### TASK TO COMPLETE
Scan the entries below. Report each line where the string "lines" occurs.

Saved entries
_____

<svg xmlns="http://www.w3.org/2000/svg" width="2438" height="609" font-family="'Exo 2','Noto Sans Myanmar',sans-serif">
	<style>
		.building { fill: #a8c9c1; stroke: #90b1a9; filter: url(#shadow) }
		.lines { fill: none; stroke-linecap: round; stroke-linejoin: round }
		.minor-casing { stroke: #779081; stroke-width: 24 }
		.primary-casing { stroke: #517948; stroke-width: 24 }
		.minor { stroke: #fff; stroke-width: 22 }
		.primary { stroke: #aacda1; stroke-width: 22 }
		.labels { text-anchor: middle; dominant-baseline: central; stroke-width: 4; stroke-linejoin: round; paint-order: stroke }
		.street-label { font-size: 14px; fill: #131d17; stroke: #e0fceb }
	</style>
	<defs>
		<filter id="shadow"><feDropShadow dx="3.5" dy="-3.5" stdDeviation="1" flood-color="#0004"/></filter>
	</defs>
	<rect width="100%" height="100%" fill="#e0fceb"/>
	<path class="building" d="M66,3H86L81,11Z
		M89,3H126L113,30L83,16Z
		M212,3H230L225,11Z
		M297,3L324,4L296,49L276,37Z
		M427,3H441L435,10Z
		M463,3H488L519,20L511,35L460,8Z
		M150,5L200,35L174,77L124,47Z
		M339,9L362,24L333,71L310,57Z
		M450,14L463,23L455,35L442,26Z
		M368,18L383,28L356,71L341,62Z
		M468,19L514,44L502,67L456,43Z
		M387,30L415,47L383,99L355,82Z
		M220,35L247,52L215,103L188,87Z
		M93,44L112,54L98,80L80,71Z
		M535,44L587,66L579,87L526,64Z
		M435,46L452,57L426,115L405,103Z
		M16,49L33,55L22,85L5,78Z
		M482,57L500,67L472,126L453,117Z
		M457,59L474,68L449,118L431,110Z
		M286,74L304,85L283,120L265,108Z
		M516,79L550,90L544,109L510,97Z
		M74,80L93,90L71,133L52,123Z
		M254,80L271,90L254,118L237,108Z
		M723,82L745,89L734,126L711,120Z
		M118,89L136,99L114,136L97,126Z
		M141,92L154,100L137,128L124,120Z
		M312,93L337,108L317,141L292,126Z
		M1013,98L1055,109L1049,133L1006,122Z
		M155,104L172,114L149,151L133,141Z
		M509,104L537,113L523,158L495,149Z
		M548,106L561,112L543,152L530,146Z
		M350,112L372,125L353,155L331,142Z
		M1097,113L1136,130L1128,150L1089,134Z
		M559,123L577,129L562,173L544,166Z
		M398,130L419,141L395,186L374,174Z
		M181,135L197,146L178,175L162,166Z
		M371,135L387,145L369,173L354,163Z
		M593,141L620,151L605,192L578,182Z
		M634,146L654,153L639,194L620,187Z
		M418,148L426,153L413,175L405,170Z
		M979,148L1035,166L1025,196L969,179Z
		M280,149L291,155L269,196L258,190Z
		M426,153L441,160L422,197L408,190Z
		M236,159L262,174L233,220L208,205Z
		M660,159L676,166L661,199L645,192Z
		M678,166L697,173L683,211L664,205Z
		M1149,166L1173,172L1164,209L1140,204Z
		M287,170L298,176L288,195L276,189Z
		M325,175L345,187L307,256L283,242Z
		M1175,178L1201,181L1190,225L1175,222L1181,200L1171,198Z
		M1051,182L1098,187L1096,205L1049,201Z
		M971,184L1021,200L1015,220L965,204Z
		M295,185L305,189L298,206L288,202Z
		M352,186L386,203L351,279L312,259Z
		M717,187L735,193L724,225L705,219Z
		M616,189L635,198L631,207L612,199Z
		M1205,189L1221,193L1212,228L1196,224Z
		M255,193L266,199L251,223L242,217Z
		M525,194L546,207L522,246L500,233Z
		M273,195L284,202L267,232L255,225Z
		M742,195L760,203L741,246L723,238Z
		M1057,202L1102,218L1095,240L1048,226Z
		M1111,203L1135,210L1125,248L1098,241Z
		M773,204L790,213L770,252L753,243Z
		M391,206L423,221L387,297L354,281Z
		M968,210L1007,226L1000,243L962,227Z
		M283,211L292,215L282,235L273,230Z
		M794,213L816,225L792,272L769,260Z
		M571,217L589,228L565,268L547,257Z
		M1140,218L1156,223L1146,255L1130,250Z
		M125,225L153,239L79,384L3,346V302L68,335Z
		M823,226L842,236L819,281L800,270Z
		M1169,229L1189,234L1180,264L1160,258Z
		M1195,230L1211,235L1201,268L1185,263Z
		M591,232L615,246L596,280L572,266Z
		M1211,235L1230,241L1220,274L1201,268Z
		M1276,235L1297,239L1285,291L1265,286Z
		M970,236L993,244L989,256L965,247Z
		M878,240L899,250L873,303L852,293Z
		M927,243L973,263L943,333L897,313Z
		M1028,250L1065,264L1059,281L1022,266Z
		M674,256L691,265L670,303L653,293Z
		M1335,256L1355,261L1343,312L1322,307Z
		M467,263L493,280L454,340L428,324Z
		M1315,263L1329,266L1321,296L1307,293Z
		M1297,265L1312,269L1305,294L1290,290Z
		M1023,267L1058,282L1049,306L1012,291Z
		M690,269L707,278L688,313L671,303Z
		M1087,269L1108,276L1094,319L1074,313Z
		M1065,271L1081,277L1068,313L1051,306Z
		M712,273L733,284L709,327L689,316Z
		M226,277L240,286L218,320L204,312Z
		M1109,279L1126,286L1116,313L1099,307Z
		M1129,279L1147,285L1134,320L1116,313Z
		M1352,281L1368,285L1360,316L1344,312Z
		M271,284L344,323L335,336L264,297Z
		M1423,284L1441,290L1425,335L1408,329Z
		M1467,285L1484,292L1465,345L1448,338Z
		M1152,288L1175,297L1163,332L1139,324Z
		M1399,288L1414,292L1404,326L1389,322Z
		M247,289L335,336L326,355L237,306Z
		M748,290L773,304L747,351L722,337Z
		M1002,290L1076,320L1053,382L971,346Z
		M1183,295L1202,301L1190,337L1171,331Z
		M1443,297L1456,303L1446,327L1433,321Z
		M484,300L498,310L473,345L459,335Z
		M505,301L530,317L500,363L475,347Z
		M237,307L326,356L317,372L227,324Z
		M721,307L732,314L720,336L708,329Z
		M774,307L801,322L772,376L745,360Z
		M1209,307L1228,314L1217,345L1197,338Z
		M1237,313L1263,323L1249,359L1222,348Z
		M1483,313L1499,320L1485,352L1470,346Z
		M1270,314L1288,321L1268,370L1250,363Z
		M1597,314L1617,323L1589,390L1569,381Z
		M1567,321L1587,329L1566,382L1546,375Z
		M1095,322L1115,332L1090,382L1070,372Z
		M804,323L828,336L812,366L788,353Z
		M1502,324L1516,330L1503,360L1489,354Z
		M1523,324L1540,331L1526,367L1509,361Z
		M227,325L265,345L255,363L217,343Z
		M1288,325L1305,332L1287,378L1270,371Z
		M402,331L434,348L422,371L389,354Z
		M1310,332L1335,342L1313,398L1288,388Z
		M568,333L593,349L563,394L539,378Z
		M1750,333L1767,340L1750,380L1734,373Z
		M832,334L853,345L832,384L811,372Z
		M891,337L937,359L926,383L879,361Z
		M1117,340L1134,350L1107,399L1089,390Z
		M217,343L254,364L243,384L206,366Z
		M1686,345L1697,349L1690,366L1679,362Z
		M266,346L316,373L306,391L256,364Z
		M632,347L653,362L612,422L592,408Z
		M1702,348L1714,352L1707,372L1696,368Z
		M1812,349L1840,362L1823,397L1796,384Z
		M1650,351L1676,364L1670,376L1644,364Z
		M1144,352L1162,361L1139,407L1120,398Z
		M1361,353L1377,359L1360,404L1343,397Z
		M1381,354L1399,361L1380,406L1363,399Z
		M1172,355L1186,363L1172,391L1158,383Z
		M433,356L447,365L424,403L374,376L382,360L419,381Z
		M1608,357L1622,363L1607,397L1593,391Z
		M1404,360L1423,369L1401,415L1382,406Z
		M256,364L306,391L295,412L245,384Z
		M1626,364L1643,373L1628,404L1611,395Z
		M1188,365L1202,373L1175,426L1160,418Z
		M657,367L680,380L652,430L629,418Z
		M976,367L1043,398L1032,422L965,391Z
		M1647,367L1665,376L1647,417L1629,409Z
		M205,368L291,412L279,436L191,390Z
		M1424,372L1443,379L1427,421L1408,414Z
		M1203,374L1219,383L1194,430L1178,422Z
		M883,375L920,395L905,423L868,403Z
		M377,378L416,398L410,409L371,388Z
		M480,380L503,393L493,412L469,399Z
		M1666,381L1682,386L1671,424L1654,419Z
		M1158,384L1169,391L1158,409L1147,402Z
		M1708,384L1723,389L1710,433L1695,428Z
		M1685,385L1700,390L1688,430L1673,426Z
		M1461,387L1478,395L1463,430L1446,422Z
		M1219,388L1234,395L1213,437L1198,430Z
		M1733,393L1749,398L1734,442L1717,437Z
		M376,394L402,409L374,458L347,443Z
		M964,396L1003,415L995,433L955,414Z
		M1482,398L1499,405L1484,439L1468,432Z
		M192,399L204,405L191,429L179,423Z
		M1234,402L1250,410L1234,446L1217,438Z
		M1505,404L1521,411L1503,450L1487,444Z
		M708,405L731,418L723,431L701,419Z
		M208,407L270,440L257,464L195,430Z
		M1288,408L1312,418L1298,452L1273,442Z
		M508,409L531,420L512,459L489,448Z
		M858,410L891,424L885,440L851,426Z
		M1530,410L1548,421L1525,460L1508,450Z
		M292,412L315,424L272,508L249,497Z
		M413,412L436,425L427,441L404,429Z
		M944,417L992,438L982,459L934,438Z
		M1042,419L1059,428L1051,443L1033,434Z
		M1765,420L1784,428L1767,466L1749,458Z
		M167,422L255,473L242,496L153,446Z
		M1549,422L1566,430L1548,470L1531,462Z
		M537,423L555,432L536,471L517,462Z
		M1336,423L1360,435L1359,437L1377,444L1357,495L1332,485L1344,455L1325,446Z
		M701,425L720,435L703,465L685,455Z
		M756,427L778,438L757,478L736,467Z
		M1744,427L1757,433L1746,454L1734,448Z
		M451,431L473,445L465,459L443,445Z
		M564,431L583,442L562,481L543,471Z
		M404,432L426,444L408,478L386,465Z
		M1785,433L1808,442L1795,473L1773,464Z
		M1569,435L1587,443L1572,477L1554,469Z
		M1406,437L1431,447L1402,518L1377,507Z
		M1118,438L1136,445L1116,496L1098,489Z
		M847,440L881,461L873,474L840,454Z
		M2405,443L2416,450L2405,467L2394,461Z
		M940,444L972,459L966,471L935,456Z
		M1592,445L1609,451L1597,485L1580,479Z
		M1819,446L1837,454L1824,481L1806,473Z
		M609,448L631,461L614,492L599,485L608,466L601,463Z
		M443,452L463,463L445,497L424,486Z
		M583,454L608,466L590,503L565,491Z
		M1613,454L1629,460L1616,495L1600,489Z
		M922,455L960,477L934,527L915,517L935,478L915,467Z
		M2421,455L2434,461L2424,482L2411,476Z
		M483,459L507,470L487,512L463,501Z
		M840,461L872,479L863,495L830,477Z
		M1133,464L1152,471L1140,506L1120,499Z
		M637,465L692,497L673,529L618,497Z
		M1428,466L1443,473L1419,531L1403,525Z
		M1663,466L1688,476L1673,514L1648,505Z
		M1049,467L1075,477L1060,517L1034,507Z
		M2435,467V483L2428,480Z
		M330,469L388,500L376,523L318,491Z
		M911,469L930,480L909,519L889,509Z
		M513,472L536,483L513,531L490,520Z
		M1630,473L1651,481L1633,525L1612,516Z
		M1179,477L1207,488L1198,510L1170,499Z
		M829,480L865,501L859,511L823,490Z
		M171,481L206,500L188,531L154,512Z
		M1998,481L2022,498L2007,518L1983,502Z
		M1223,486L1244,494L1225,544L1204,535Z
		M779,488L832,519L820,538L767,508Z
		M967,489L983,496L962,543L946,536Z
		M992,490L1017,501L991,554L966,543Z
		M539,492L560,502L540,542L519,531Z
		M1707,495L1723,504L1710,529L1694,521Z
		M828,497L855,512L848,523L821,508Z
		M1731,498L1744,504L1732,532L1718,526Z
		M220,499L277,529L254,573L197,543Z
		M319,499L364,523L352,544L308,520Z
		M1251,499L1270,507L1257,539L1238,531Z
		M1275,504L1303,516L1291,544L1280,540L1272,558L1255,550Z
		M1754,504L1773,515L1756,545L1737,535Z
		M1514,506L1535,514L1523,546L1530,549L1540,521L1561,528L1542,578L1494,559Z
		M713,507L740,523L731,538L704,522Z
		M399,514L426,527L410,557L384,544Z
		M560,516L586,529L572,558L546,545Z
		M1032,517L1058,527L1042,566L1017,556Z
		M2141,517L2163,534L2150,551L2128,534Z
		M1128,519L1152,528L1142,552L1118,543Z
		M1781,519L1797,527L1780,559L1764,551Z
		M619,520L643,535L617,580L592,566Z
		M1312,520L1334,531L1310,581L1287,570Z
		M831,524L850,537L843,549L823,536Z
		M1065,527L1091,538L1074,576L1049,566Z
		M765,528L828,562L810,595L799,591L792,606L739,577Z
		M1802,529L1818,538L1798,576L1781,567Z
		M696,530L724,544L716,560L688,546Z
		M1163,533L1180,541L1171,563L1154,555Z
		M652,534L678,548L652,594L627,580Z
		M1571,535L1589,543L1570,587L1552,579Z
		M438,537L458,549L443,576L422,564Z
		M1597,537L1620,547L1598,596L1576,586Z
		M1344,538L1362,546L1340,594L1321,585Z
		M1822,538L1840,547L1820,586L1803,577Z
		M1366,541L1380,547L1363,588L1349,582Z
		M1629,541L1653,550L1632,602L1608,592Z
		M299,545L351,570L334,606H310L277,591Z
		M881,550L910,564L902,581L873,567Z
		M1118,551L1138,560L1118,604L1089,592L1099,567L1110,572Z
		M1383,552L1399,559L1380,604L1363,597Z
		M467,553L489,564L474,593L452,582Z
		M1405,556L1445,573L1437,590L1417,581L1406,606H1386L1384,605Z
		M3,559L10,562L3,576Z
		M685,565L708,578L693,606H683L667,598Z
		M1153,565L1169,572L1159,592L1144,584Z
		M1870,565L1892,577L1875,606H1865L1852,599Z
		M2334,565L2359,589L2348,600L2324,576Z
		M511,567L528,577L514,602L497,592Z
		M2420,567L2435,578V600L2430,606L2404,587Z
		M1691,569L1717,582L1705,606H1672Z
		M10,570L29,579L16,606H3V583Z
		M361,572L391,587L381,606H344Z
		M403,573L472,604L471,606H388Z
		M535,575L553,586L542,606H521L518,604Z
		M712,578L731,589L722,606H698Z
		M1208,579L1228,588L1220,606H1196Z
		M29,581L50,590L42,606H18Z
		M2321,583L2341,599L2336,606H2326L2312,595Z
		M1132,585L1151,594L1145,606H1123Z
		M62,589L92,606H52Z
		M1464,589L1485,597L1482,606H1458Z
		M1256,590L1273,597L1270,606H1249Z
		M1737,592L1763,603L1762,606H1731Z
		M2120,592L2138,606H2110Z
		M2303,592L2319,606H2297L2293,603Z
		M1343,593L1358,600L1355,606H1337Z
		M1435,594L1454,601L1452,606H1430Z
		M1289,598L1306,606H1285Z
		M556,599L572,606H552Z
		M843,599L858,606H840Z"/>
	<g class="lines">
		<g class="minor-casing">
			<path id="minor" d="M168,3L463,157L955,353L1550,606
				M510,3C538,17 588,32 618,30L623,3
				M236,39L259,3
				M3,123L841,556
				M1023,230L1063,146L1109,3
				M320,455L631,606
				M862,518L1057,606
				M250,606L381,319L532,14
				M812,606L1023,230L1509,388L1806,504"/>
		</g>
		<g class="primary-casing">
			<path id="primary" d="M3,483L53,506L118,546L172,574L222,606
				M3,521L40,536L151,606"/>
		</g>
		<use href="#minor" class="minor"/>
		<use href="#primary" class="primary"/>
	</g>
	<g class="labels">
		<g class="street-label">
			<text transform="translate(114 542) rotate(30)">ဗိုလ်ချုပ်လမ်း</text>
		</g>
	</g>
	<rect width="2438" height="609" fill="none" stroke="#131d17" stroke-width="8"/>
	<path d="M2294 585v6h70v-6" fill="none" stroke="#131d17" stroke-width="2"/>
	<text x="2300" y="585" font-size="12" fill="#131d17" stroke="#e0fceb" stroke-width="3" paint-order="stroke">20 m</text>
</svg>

_____

### FINISHED EXERCISE
		.lines { fill: none; stroke-linecap: round; stroke-linejoin: round }
	<g class="lines">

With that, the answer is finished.